There has been a quiz running on this blog with the question: What is the name of the current Pope of the Catholic Church?. Find the current standing of answers in the figure to the right.
It’s good to see a lot of different answers and indeed, a problem with the quiz is that all answers may be correct. While Francis is the name as pope in English chosen by Jorge Mario Bergoglio, the pope has other names in other languages as Frans in Danish and Norwegian, François in French, Franziskus in German and Francesco in Italian.
The quiz is actually bad as it has not included other good answers as Franciscus, the latin name, Francisco, the Spanish name, and Franciszek, the Polish name. The question in the quiz is too simple.
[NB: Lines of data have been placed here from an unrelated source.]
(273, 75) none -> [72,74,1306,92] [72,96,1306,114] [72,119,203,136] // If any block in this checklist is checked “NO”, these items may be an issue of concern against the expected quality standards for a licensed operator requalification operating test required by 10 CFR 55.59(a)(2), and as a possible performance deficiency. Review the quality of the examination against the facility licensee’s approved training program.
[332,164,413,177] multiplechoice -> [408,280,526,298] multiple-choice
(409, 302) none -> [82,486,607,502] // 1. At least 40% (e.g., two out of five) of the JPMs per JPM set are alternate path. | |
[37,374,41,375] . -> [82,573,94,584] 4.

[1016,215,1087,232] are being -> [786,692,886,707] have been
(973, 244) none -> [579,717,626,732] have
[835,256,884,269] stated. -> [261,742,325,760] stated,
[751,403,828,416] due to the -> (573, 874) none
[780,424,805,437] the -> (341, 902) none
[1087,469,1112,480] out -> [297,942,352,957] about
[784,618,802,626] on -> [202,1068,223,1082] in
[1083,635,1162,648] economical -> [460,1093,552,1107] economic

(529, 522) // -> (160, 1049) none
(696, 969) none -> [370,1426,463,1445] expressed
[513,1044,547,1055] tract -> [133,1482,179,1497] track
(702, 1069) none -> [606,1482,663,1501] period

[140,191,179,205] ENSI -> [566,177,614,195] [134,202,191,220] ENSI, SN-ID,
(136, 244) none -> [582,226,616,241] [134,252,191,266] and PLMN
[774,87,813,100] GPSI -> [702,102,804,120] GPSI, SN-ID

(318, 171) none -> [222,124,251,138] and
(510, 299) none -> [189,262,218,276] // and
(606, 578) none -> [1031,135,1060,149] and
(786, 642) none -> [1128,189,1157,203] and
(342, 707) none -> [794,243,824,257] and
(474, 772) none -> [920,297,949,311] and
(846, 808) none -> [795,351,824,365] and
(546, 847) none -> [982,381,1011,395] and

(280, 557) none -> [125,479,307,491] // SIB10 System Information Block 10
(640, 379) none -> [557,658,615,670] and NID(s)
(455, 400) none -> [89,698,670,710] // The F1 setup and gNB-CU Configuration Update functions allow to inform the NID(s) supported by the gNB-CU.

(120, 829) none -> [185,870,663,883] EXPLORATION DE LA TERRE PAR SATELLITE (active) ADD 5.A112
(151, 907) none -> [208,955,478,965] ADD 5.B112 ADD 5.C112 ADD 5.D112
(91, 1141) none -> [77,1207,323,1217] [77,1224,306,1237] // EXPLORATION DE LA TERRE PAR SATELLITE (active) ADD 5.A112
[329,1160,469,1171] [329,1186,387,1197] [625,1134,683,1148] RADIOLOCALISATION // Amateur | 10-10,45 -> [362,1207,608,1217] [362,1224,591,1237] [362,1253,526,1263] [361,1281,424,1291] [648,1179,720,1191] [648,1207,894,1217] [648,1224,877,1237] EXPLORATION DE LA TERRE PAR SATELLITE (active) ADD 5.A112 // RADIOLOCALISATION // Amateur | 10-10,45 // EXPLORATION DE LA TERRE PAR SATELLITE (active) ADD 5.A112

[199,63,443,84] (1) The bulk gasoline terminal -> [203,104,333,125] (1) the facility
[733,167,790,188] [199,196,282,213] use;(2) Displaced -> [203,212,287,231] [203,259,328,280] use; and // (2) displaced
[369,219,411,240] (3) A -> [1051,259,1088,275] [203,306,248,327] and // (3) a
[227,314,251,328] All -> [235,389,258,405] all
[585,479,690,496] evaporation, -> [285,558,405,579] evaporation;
What is meant by “the name” should be clarified: Is it the birth name, the chosen name as Pope in a given language or what?
Such problems are in fact very common related to what we often see as bad data quality, as it reflects two frequent issues which aren’t about the raw data:
- Data models are too simple. In this case we could be able to reflect different types of names: Birth name and what (sorry, believers) resembles a screen name. And names in various languages.
- Metadata is too weak. In this case it could be more precise what name we are collecting, if it is only one of the name types we need, for example chosen name in English. More about metadata on Wikipedia.
What other issues have you encountered seen as bad data quality, but which isn’t bad raw data?